The date was March 20th, 2006, and PierPASS executives announced a traffic mitigation fee increase of $ 20 per TEU. That means that the originally intended $ 20 per TEU fee, which was boosted to $ 40 per TEU at the programs outset, will become $ 50 per TEU as of April 3rd. Hardly anyone will be assessed the $ 50 fee though, because most containers are 40-footers and call for a 2 TEU levy of $ 100. Noting the announced fee increase, The Financial Times stated:

“The additional fees collected will be used to finance higher labour, operational and administrative costs associated with maintaining operations at the ports following the implementation of the OffPeak programme, which aims to ease traffic congestion by encouraging drivers to avoid the port area during peak hours.

“PierPASS, a not-for-profit organization created by the marine terminal operators at the ports of LA and Long Beach, said in a statement that OffPeak surpassed their initial estimations of reducing day time traffic at the port by up to 20 per cent by the end of the first year of its introduction. In reality, it took just six months for between 30 and 35 per cent of all gate activity to go to OffPeak operations.”

Here’s a paragraph from our November 12th, 2004 commentary, entitled “Pier Pressure”:

“Time to do some more math. PierPass Inc. proposes to collect the fees and administer the program, and along with an advisory committee from the shipper and transportation community, PierPass will evaluate the program to determine if the fees being collected cover the true costs incurred by terminal operators for running extended gates. Here’s where it gets tricky. More truckers conforming produce less fees, right? More truckers conforming require more gates, right? More gates in operation require more money, right? So where’s the money for the increasing cost of gate operations coming from if fewer fees are being collected from truckers?”

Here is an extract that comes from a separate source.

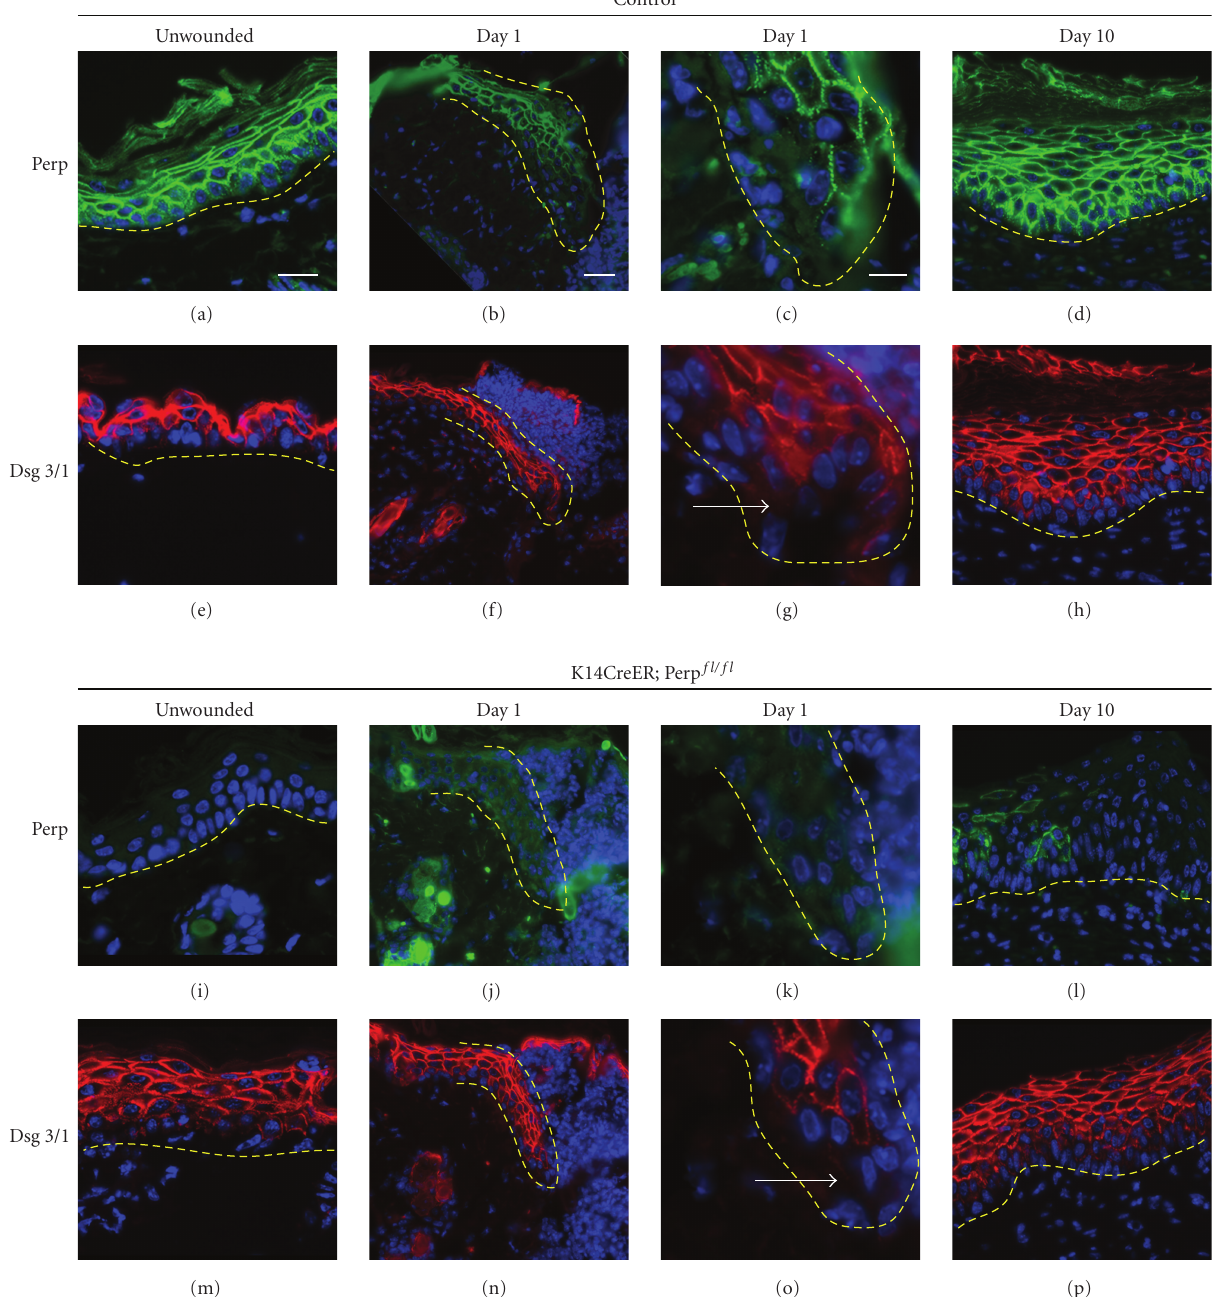
Figure 4: Migrating keratinocytes display reduced desmosomal protein expression at the wound edge. (a)–(d) Immunofluorescence images of Perp expression in the epithelium at di ff erent timepoints post wounding in control mice. The dashed yellow line represents the border between the migrating keratinocytes and underlying dermis. (e)–(h) Desmoglein 3/1 expression at di ff erent timepoints post wounding in control mice (tamoxifen-injected Perp fl/fl mice). (i)–(l) Immunofluorescence images of Perp expression in the epithelium at di ff erent timepoints post wounding in K14CreER; Perp fl/fl mice. (m)–(p) Desmoglein 3/1 expression at di ff erent timepoints post wounding in K14CreER; Perp fl/fl mice. DAPI is used to mark nuclei. Arrows indicate cells with reduced desmosomal protein staining. Scale bar in (a) equals 20 μm , scale bar in (b) equals 50 μm , and scale bar in (c) equals 10 μm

Now don’t tell me it took you all this time to figure that one out. As they’ve been saying all along, the program will be evaluated to determine if the fees being collected cover the true costs incurred by terminal operators for running extended gates. They knew about this progression of events, and they knew that the program would be self-defeating, and that it would be nothing more than a stop-gap, band-aid type measure. But what else could they do? They knew that periodic evaluations would be needed to justify increases in fees, and that was why an “advisory committee” was set up.

Unless there’s a sudden turn of events, however, look at what’s bound to happen in a few months:
– The April fee increase will force even more truckers to avoid the port area during peak hours.
– More gates will be required and more clerks will be required at these additional gates.
– More funds will be required to pay these clerks at these extended gates.
– The program will be evaluated once again in order to impose a further increase in fees.
– More drivers will be diverted and erstwhile “OffPeak” hours will then become “peak” hours … and an unpleasant “sudden turn of events”will be the result.